**INSTRUCTIONS FOR THE TASK**: What needs reproducing is the run of lines in the data below starting at the line with "You are a narrator." and ending at the line with "Describe this picture", both ends included. Copy it exactly, without pictures, and add nothing.

**RECORDS FOR THIS EXERCISE**:
════════════════════

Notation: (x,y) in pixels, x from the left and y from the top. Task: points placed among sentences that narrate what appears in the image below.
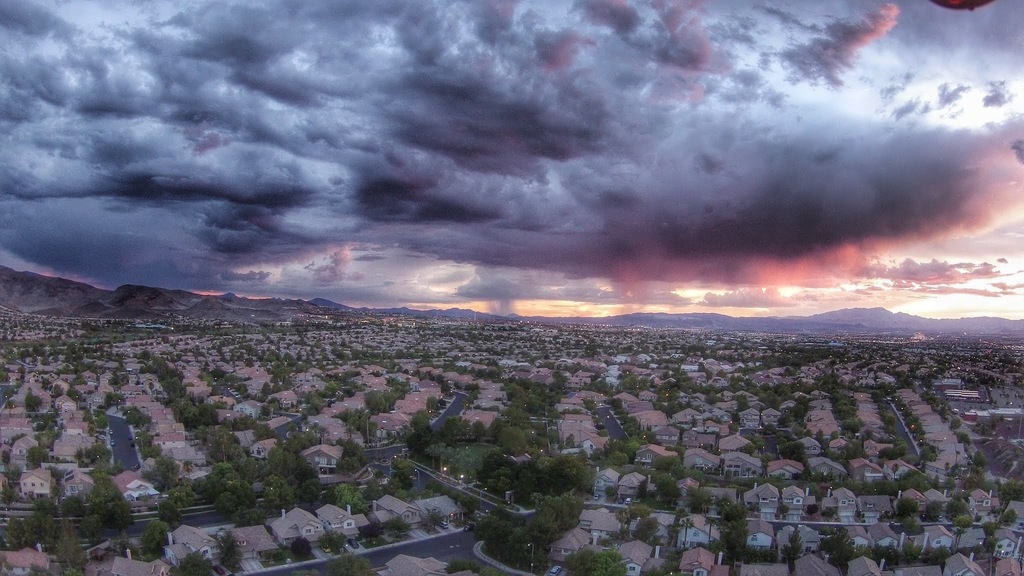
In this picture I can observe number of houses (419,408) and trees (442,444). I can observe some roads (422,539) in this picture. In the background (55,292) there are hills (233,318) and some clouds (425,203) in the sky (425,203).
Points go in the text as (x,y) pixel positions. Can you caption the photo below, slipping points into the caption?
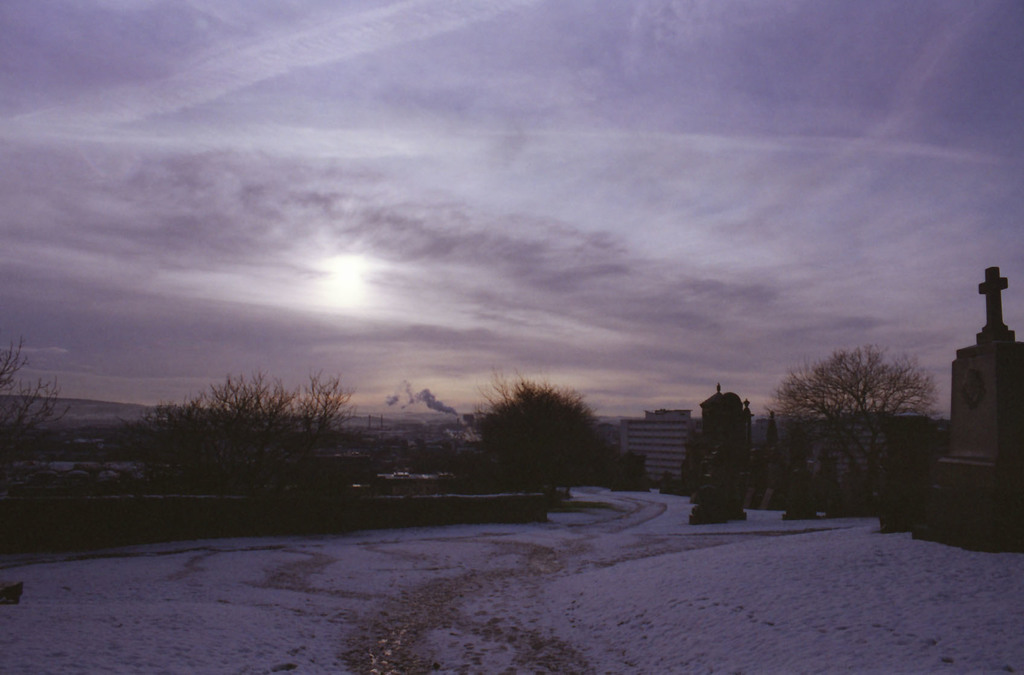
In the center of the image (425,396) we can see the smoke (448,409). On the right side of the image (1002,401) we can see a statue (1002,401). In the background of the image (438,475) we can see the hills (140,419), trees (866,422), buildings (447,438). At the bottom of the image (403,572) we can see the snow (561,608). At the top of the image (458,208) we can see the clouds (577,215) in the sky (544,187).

════════════════════

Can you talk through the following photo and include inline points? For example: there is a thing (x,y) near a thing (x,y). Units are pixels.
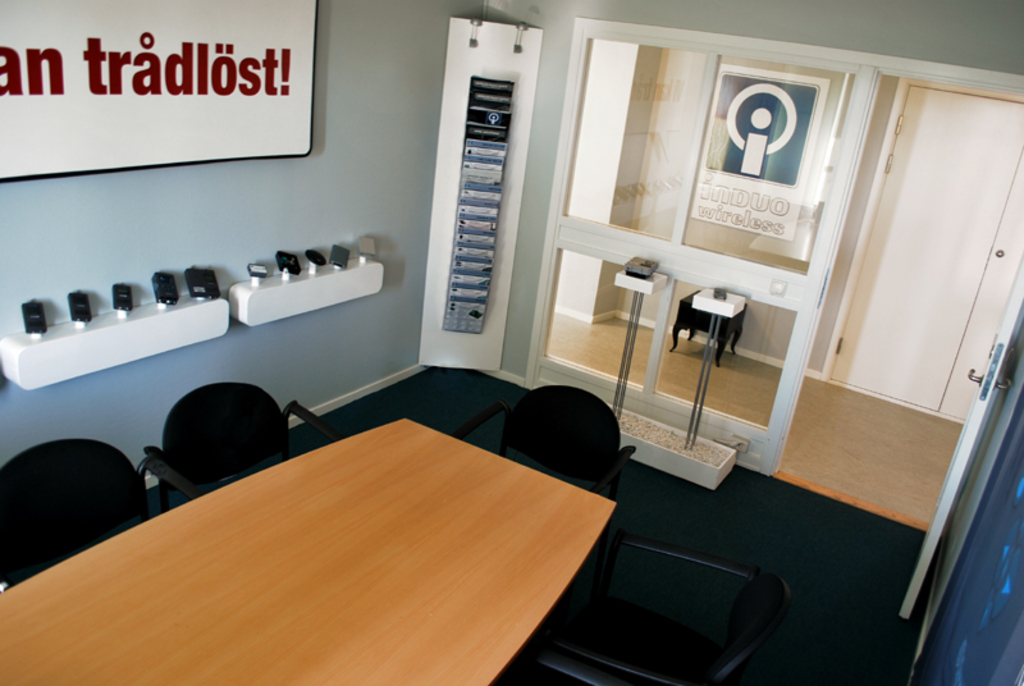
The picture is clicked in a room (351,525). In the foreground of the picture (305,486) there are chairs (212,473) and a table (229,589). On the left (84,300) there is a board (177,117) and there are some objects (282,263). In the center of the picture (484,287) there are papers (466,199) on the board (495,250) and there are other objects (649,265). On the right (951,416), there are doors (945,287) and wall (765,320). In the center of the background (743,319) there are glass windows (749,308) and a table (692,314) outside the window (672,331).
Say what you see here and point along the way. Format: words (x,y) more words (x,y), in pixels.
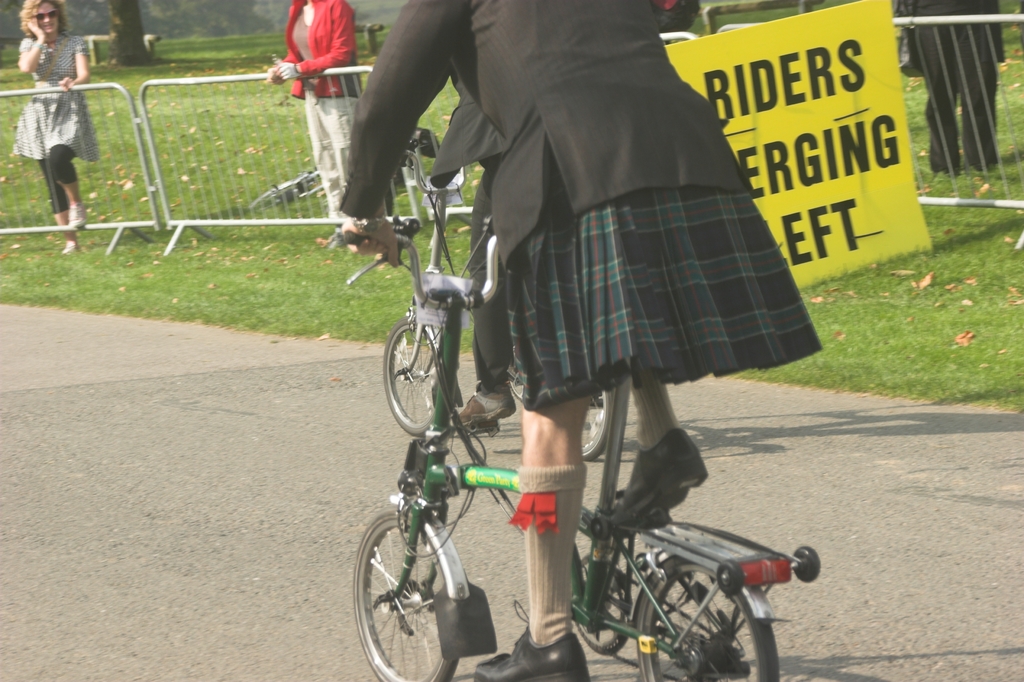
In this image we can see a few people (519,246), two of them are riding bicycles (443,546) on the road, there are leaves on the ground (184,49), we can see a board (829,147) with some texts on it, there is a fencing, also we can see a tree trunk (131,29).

════════════════════

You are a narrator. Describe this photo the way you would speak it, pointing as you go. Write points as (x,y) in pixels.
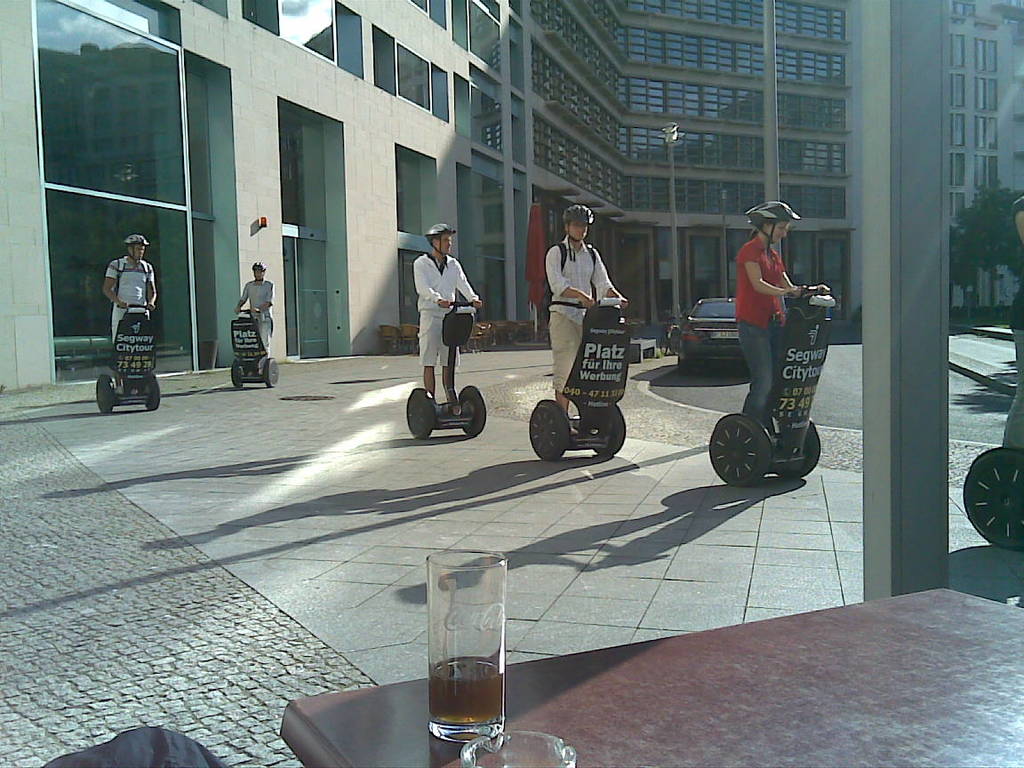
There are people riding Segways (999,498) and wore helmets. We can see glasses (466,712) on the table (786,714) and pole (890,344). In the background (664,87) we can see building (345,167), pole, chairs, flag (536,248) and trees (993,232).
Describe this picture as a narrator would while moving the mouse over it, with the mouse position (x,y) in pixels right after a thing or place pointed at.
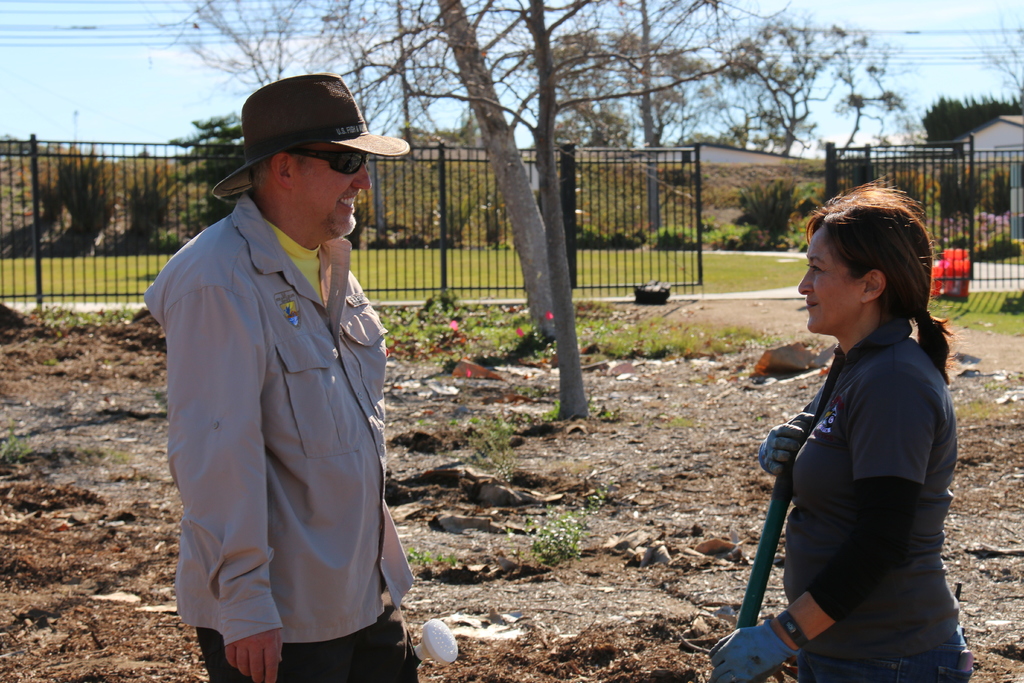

════════════════════

**SOLUTION FOR THIS TASK**:
You are a narrator. Describe this photo the way you would speak it, pointing as you go. Write points as (x,y) in pixels.
There are people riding Segways (999,498) and wore helmets. We can see glasses (466,712) on the table (786,714) and pole (890,344). In the background (664,87) we can see building (345,167), pole, chairs, flag (536,248) and trees (993,232).
Describe this picture as a narrator would while moving the mouse over it, with the mouse position (x,y) in pixels right after a thing or place pointed at.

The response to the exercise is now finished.